Table of Contents
VLSI Design
Volume 2, Issue 1, Pages 17-32
http://dx.doi.org/10.1155/1994/43564

Register-Transfer Synthesis of Pipelined Data Paths

Department of Electrical & Computer Engineering, University of California, Irvine 92717, CA, USA

Received 21 March 1990; Revised 11 August 1992

Copyright © 1994 Hindawi Publishing Corporation. This is an open access article distributed under the Creative Commons Attribution License, which permits unrestricted use, distribution, and reproduction in any medium, provided the original work is properly cited.

Abstract

We present a new approach to the problem of register-transfer level design optimization of pipelined data paths.

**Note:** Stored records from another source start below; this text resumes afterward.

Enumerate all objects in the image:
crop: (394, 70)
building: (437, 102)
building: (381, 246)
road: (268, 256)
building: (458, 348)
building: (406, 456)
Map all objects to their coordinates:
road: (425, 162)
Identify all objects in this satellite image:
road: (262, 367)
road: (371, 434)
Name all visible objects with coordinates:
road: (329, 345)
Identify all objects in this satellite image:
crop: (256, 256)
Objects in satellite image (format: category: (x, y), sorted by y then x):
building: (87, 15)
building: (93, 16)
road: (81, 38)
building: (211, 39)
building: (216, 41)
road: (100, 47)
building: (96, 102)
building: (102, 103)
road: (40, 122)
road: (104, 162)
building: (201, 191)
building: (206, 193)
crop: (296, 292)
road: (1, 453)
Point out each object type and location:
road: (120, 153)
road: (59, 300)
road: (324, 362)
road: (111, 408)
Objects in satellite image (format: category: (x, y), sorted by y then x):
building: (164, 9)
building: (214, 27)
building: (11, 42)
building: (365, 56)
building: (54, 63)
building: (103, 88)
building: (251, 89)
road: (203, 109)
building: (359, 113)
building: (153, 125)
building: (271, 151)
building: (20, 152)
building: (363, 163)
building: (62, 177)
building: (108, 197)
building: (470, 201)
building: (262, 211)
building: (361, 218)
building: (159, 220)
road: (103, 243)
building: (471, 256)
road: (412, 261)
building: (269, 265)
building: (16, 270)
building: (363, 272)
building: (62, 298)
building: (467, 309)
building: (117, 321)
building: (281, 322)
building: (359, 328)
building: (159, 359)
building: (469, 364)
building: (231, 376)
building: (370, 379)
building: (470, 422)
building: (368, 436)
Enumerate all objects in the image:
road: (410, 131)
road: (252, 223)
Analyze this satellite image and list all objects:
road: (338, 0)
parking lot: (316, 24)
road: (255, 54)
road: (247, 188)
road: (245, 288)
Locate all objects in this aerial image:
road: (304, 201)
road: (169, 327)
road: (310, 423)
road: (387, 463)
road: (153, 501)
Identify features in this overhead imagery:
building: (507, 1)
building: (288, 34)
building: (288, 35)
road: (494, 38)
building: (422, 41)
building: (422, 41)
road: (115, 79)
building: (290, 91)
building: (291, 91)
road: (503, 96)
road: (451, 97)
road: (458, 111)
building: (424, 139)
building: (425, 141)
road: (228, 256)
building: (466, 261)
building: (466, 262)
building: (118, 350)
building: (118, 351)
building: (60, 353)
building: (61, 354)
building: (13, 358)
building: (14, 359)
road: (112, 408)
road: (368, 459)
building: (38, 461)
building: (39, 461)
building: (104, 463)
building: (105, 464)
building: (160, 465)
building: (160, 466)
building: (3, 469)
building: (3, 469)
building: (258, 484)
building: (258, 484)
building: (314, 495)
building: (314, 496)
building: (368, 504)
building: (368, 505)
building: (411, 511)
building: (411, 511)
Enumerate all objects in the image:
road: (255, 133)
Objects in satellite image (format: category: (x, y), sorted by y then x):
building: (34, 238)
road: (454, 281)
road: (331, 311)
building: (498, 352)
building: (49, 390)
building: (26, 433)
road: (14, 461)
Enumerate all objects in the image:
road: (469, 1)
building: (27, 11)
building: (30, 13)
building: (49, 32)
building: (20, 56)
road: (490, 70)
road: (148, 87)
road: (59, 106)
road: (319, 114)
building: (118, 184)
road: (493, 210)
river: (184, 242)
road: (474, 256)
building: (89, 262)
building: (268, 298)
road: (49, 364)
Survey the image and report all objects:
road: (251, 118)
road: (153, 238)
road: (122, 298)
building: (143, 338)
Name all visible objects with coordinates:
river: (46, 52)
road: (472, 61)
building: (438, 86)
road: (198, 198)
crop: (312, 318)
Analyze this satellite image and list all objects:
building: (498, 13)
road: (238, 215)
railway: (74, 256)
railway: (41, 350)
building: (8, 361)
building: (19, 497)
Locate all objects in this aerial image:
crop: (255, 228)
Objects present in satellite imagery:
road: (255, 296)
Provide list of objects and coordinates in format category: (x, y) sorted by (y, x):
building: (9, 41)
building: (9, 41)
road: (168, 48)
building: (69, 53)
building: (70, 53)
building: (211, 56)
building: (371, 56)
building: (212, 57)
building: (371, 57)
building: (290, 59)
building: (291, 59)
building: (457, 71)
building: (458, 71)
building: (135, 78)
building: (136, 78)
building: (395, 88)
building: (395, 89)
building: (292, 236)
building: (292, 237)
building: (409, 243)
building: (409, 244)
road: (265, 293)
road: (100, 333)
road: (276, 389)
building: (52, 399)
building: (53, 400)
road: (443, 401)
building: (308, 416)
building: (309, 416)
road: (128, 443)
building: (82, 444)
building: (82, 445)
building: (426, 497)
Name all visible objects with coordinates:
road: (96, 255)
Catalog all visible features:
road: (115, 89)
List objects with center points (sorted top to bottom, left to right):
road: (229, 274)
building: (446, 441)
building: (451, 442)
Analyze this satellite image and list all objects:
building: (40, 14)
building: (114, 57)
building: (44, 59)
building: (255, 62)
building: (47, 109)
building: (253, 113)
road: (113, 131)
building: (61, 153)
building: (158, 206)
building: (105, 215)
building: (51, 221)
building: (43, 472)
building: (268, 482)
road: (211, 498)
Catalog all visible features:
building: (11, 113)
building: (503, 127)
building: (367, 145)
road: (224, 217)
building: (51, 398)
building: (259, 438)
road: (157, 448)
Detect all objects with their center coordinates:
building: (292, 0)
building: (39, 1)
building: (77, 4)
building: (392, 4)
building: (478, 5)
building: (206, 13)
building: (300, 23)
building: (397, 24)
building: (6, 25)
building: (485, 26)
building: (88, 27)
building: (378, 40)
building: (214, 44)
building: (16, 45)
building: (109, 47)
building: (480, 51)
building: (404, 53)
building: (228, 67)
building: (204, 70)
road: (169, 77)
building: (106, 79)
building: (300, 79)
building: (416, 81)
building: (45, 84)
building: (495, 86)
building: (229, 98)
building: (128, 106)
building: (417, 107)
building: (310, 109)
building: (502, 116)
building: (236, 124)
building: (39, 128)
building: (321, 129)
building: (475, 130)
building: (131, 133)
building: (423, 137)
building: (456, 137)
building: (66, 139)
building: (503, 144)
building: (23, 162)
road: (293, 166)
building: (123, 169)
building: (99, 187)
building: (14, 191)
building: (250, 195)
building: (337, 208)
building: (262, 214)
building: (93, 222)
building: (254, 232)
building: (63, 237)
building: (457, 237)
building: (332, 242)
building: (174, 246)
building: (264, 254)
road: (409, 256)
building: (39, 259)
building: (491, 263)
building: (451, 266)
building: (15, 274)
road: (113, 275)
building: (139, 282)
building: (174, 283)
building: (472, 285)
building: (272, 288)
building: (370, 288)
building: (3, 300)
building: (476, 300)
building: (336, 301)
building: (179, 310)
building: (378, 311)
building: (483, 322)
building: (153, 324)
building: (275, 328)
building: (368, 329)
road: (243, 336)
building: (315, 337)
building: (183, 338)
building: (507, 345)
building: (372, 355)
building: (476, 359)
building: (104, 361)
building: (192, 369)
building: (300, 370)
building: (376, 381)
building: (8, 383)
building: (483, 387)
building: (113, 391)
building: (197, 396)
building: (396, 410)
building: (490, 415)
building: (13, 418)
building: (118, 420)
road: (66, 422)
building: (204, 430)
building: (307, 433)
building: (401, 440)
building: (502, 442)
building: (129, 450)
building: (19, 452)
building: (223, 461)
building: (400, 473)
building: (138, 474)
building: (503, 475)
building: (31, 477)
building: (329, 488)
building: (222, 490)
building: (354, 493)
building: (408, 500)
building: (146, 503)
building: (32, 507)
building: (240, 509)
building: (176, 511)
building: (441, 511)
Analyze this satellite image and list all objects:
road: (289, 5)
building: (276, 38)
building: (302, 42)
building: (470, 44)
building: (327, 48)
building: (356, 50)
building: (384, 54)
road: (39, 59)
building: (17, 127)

The output of high level synthesis procedures, such as Sehwa, consists of a schedule of operations into time steps, and a fixed set of hardware operators. In order to obtain a register-transfer level design, we must assign operations to specific operators, values to registers, and finish the interconnections. We first perform module assignment with the goal of minimizing the interconnect requirements between RT-level components as a preprocessing procedure to the RT-level design. This will result in a smaller netlist which makes the design more compact and the design process more efficient. In addition to reducing the total number of interconnects, this approach will also reduce the total number of multiplexors in the design by eliminating unnecessary multiplexing at the inputs of shared modules. The interconnect sharing task is modeled as a constrained clique partitioning problem. We developed a fast and efficient polynomial time heuristic procedure to solve this problem. This procedure is 30–50 times faster than other existing heuristics while still producing better results for our purposes. Using this procedure, we can produce near optimal interconnect sharing schemes in a few seconds for most practical size pipelined designs. This efficient approach will enable designers to explore a larger portion of the design space and trade off various design parameters effectively.